[Extracted data entries]
[start]
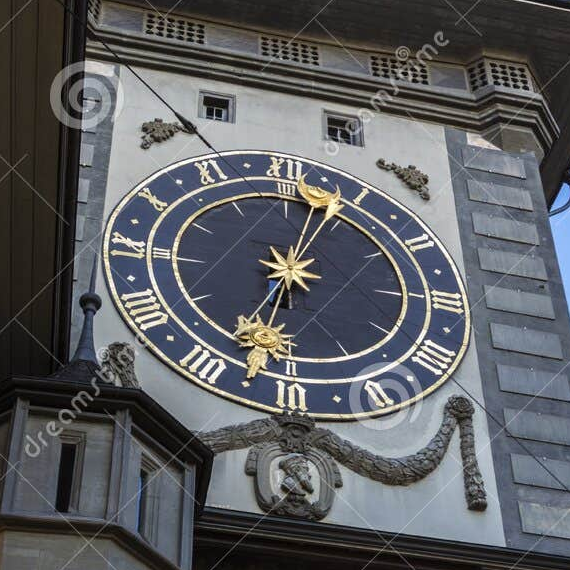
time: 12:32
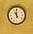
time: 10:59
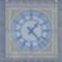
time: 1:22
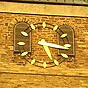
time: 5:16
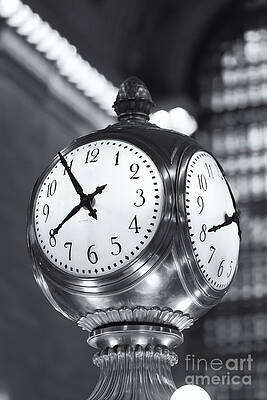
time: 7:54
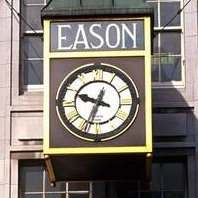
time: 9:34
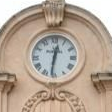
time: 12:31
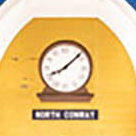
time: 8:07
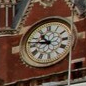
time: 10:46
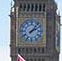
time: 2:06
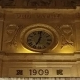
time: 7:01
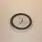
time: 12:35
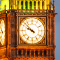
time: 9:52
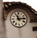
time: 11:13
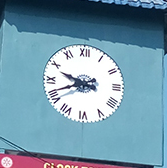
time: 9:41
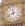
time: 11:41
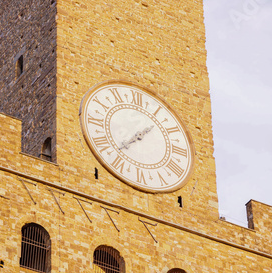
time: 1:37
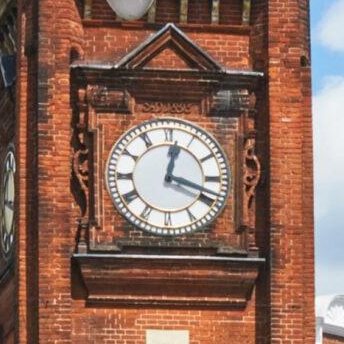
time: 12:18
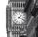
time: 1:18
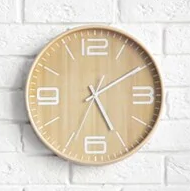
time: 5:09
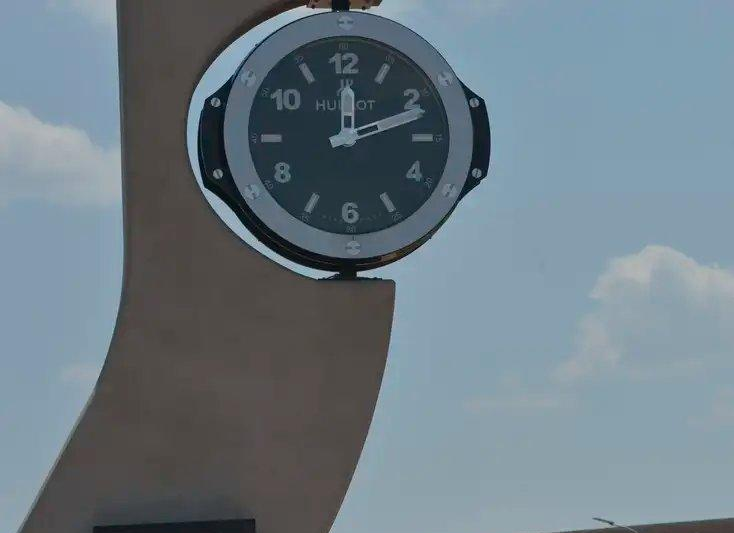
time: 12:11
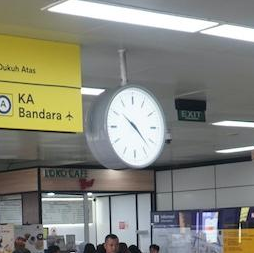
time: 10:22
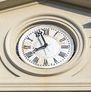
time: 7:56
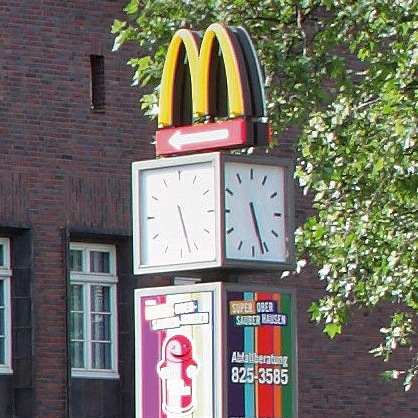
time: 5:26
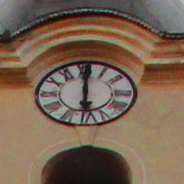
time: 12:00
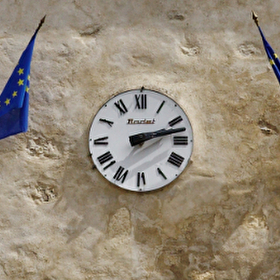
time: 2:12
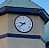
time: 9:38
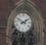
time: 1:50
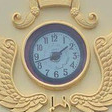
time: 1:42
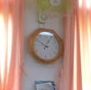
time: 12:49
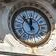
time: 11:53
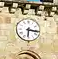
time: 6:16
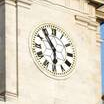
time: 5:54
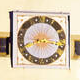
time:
[end]
GIVEN TASK: Retype the lines above word for word, leaving out the pictures.

RIGHT ANSWER:
time: 12:32
time: 10:59
time: 1:22
time: 5:16
time: 7:54
time: 9:34
time: 12:31
time: 8:07
time: 10:46
time: 2:06
time: 7:01
time: 12:35
time: 9:52
time: 11:13
time: 9:41
time: 11:41
time: 1:37
time: 12:18
time: 1:18
time: 5:09
time: 12:11
time: 10:22
time: 7:56
time: 5:26
time: 12:00
time: 2:12
time: 9:38
time: 1:50
time: 1:42
time: 12:49
time: 11:53
time: 6:16
time: 5:54
time:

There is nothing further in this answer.